(Dataset entries)
:::
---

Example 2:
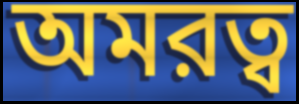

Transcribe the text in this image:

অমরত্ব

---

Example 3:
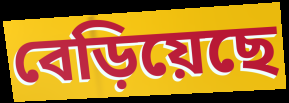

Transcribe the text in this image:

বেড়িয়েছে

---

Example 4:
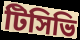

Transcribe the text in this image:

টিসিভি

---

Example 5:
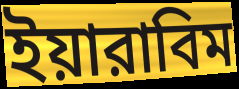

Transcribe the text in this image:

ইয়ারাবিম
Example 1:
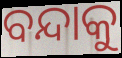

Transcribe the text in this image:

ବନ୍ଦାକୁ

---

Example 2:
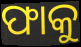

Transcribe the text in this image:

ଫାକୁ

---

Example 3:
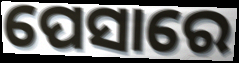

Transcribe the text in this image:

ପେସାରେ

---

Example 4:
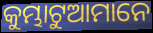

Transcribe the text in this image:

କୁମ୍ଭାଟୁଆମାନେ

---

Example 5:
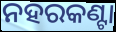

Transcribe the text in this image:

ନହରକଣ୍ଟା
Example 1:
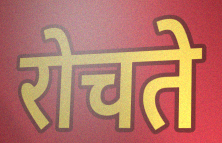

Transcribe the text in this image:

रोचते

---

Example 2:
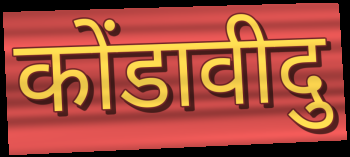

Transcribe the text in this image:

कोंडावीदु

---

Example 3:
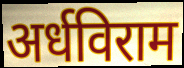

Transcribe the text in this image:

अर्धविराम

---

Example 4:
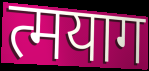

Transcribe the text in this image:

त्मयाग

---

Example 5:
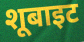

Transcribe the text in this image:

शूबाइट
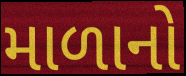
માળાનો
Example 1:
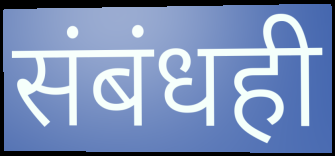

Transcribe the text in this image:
:::
> [What the task requires]: The entries above are to be reproduced exactly, with the pictures dropped.

> [Task result]:
---

Example 2:

Transcribe the text in this image:

অমরত্ব

---

Example 3:

Transcribe the text in this image:

বেড়িয়েছে

---

Example 4:

Transcribe the text in this image:

টিসিভি

---

Example 5:

Transcribe the text in this image:

ইয়ারাবিম
Example 1:

Transcribe the text in this image:

ବନ୍ଦାକୁ

---

Example 2:

Transcribe the text in this image:

ଫାକୁ

---

Example 3:

Transcribe the text in this image:

ପେସାରେ

---

Example 4:

Transcribe the text in this image:

କୁମ୍ଭାଟୁଆମାନେ

---

Example 5:

Transcribe the text in this image:

ନହରକଣ୍ଟା
Example 1:

Transcribe the text in this image:

रोचते

---

Example 2:

Transcribe the text in this image:

कोंडावीदु

---

Example 3:

Transcribe the text in this image:

अर्धविराम

---

Example 4:

Transcribe the text in this image:

त्मयाग

---

Example 5:

Transcribe the text in this image:

शूबाइट
માળાનો
Example 1:

Transcribe the text in this image:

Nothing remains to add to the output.